Verse 8. Plenteous in mercy. dmxykw, "great mighty in mercy," placing his chief glory in this attribute, and hereby teaching us how to estimate true greatness. George Horne.

Verse 8. Plenteous in mercy. It is a thing marvellously satisfactory and pleasing to the heart of a man to be still taking from a great heap; and upon this ground are those proverbial sayings, There is no fishing like to fishing in the sea, no service like the service of a king: because in one there is the greatest plenty and abundance of that kind of pleasure that fishers look after; and for them that serve, and must live by their service, there is none like that of princes, because they have abundance of reward and of opportunity whereby to recompense the services of those that do wait and attend upon them... And upon the same ground it is that the Scriptures, in several places do not only assert and testify that God is "merciful" and "gracious," but abundant in mercy and full of grace; and not simply that there is redemption in him, but plenteousness of redemption, Psalms 86:5 130:7; Isaiah 55:7 , "Let the wicked forsake his way," etc.; "Let him return unto the Lord and he will have mercy upon him; and to our God, for he will abundantly pardon." The commodity which we stand in need of is mercy and the pardon of our sins, because we have been unholy and ungodly creatures; this commodity is abundantly in God.
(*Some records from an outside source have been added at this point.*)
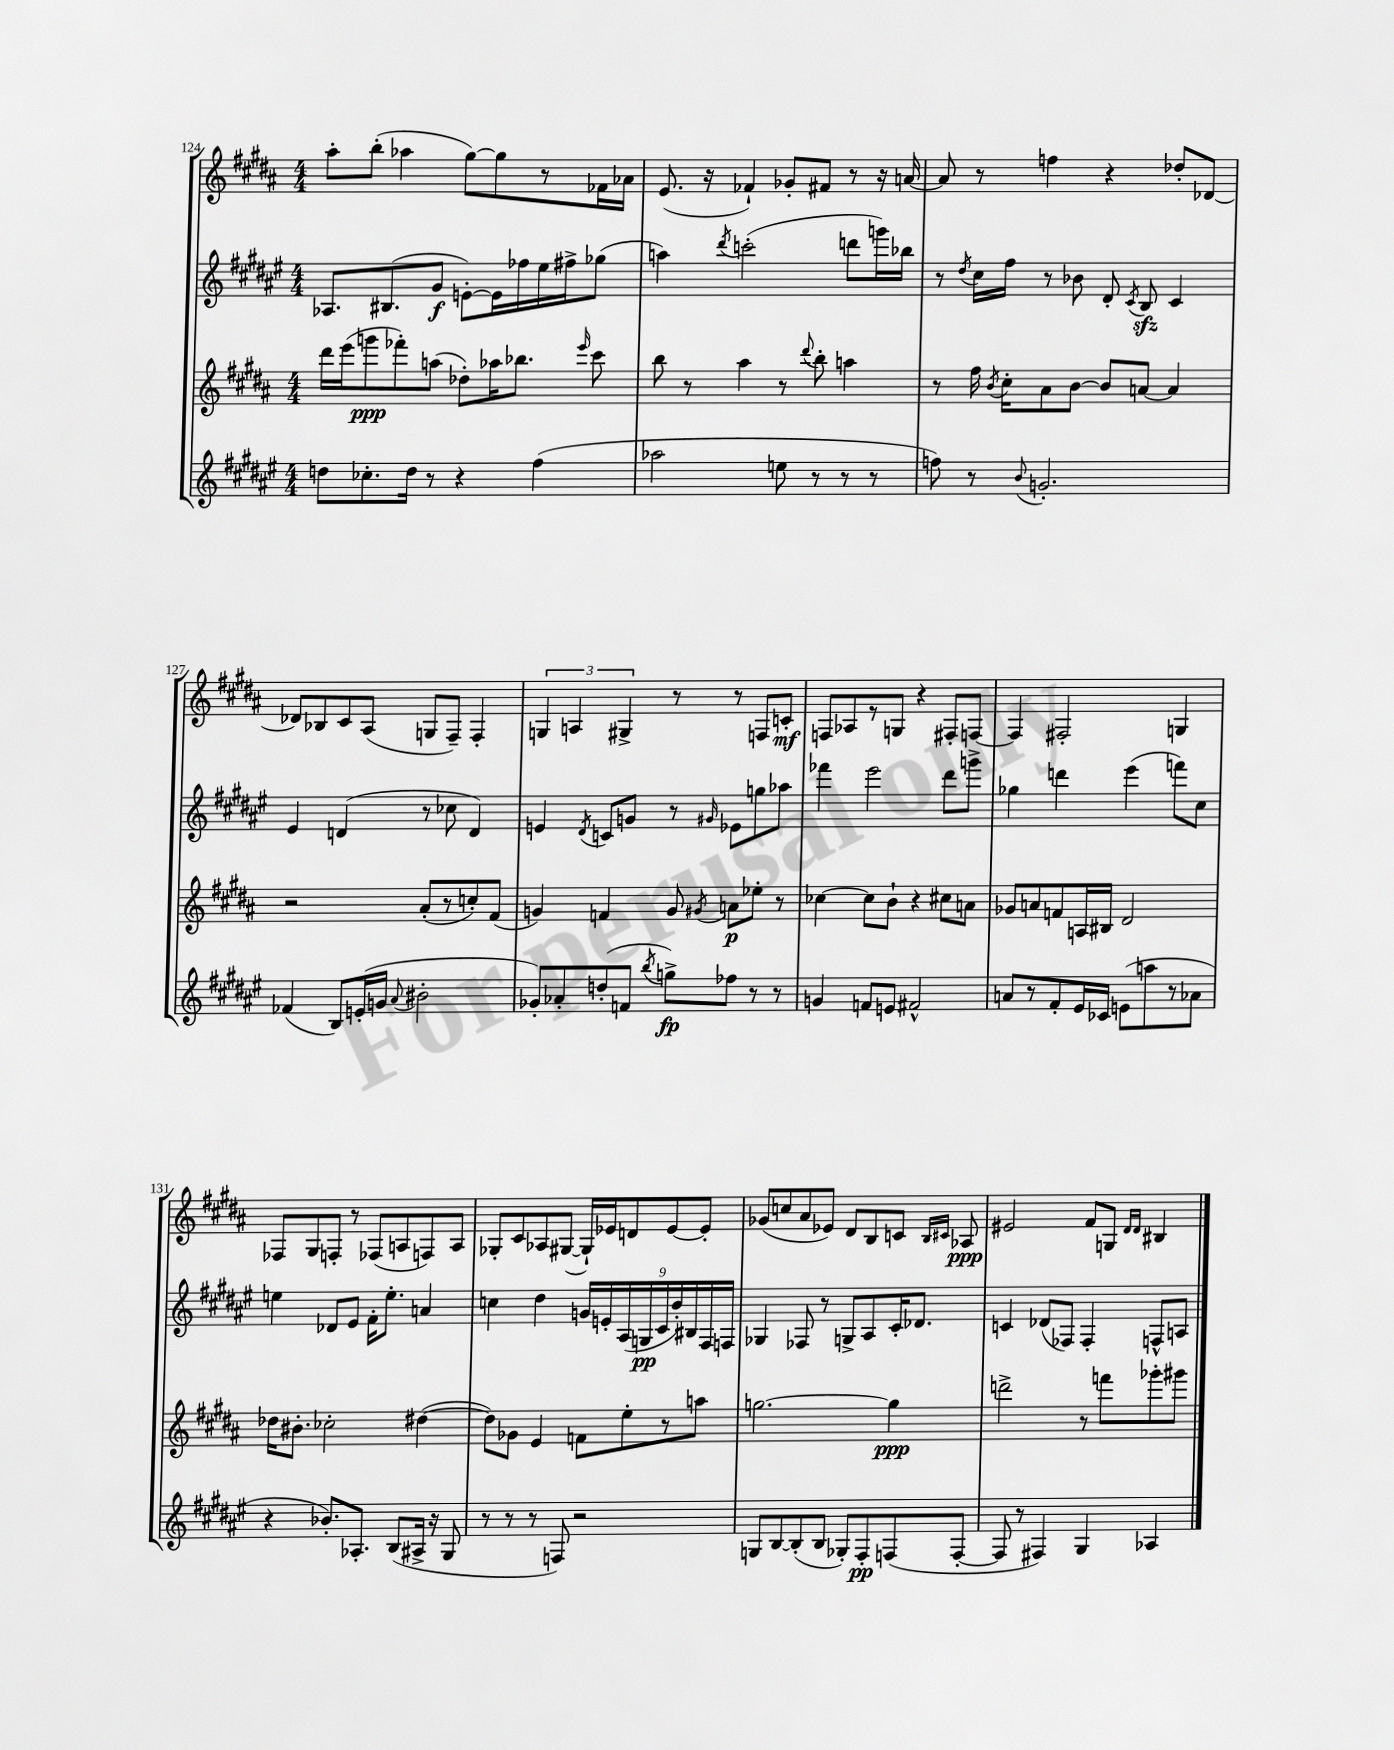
<<
\new StaffGroup <<
\new Staff = "s0" {
    \clef treble \key b \major \numericTimeSignature \time 4/4
    \autoBeamOff ais''8[-. b''8]-.( aes''4 gis''8[~) gis''8 r8 fes'16 aes'16] |
    e'8.( r16 fes'4-!) ges'8[-. fis'8] r8 r16 a'16~ |
    a'8 r8 f''4 r4 des''8[-. des'8]~ |
    des'8[ bes8 cis'8 ais8]( g8[ fis8]--) fis4-. |
    \tuplet 3/2 { g4 a4 gis4-> } r8 r8 f8[ c'8]-.\mf |
    f8[ aes8 r8 g8] r4 fis8[-. f8]~ |
    f4 fis2-. g4 |
    fes8[ gis8 f8]-. r8 fes8[( a8 f8) a8] |
    ges8[-. cis'8 aes8 gis8]~( gis16[-!) ees'16 d'8 ees'8~ ees'8]-. |
    ges'8[( c''8 ais'8 ees'8]) dis'8[ b8 c'8] \grace { b16[ cis'16] } aes8\ppp |
    eis'2 fis'8[ g8] \grace { dis'16[ dis'16] } bis4 \bar "|." |
}
\new Staff = "s1" {
    \clef treble \key fis \major \numericTimeSignature \time 4/4
    \autoBeamOff aes8.[ bis8.( gis'8]\f e'8[~-.) e'16 fes''16 eis''16 fis''16-> ges''8]( |
    a''4) \acciaccatura { dis'''8 } c'''2-.( d'''8[ g'''16) bes''16] |
    r8 \acciaccatura { dis''8 } cis''16[ fis''16] r8 bes'8 dis'8-. \acciaccatura { cis'8 } b8\sfz cis'4 |
    eis'4 d'4( r8 ces''8 d'4) |
    e'4 \acciaccatura { dis'8 } c'8[ g'8] r8 \grace { gis'16 } ees'8[ g''8 aes''8] |
    fes'''4 eis'''2 dis'''8[ g'''8]-> |
    ges''4 d'''4 eis'''4( f'''8[) cis''8] |
    e''4 des'8[ eis'8] fis'16[-. e''8.]-. a'4 |
    c''4 dis''4 \tuplet 9/8 { g'16[ e'16-. ais16( g16\pp cis'16 b'16-.) bis16 fis16 f16] } |
    ges4 fes8 r8 g8[-> ais8 cis'16-. des'8.] |
    c'4 des'8[( fes8]) fes4-. f8[-^ a8] \bar "|." |
}
\new Staff = "s2" {
    \clef treble \key b \major \numericTimeSignature \time 4/4
    \autoBeamOff dis'''16[ e'''16( g'''8\ppp fes'''8-.) a''8]( des''8[-.) aes''16 bes''8.] \grace { e'''16 } cis'''8 |
    b''8 r8 ais''4 r8 \appoggiatura { dis'''8 } b''8-. a''4 |
    r8 fis''16 \acciaccatura { b'8 } cis''16[-. ais'8 b'8]~ b'8[ a'8]~ a'4 |
    r2 ais'8[-.( r8 c''8-.) fis'8]( |
    g'4) f'4 g'8 \acciaccatura { gis'8 } a'8[\p ees''8]-. r8 |
    ces''4~ ces''8[ b'8]-! r4 cis''8[ a'8] |
    ges'8[ a'8 f'8 a16 bis16] dis'2 |
    des''16[ bis'8.]-. ces''2-. dis''4~( |
    dis''8[) ges'8] e'4 f'8[ e''8-. r8 a''8] |
    g''2.~ g''4\ppp |
    d'''2-> r8 f'''8[ ges'''8-. gis'''8] \bar "|." |
}
\new Staff = "s3" {
    \clef treble \key fis \major \numericTimeSignature \time 4/4
    \autoBeamOff d''8[ ces''8.-. d''16] r8 r4 fis''4( |
    aes''2 e''8 r8 r8 r8 |
    f''8) r8 \appoggiatura { b'8 } g'2.-. |
    fes'4( b8[) e'16-.( g'16] \appoggiatura { ais'8 } bis'2-. |
    ges'8[-.) aes'8-. d''8-.( f'8] \acciaccatura { b''8 } g''8[->\fp) fes''8] r8 r8 |
    g'4 f'8[ e'8] fis'2-^ |
    a'8[ r8 fis'8-. eis'16 ces'16] e'8[( a''8 r8 aes'8] |
    r4 bes'8.[-.) aes8.]-. b8[( ais16]-> r16 gis8 |
    r8 r8 r8 f8) r2 |
    g8[ b8~ b8-.( b8] ges8[-.) fis8-.\pp f8( f8]~-. |
    f8 r8 fis4) gis4 aes4 \bar "|." |
}
>>
>>
\layout { \context { \Score currentBarNumber = #124 } }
There it is treasured up as waters are in the store-house of the sea; there is no end of the treasures of his grace, mercy, pardon, and compassion. There is no man, being in want, but had rather go to a rich man's door to be relieved, than to the door of a poor man, if he kuoweth the rich man to be as liberal and as bountifully disposed as the poor man can be. John Goodwin, on, "Being filled with the Spirit."



Verse 8.

  1. Mercy specified: "Merciful and gracious."
  2. Mercy qualified: "Slow to anger." Mercy itself may be angered, and then how terrible is the anger.
  3. Mercy amplified: "Plenteous in mercy." "He will abundantly pardon;" and he only knows what abundant pardon means. G. R.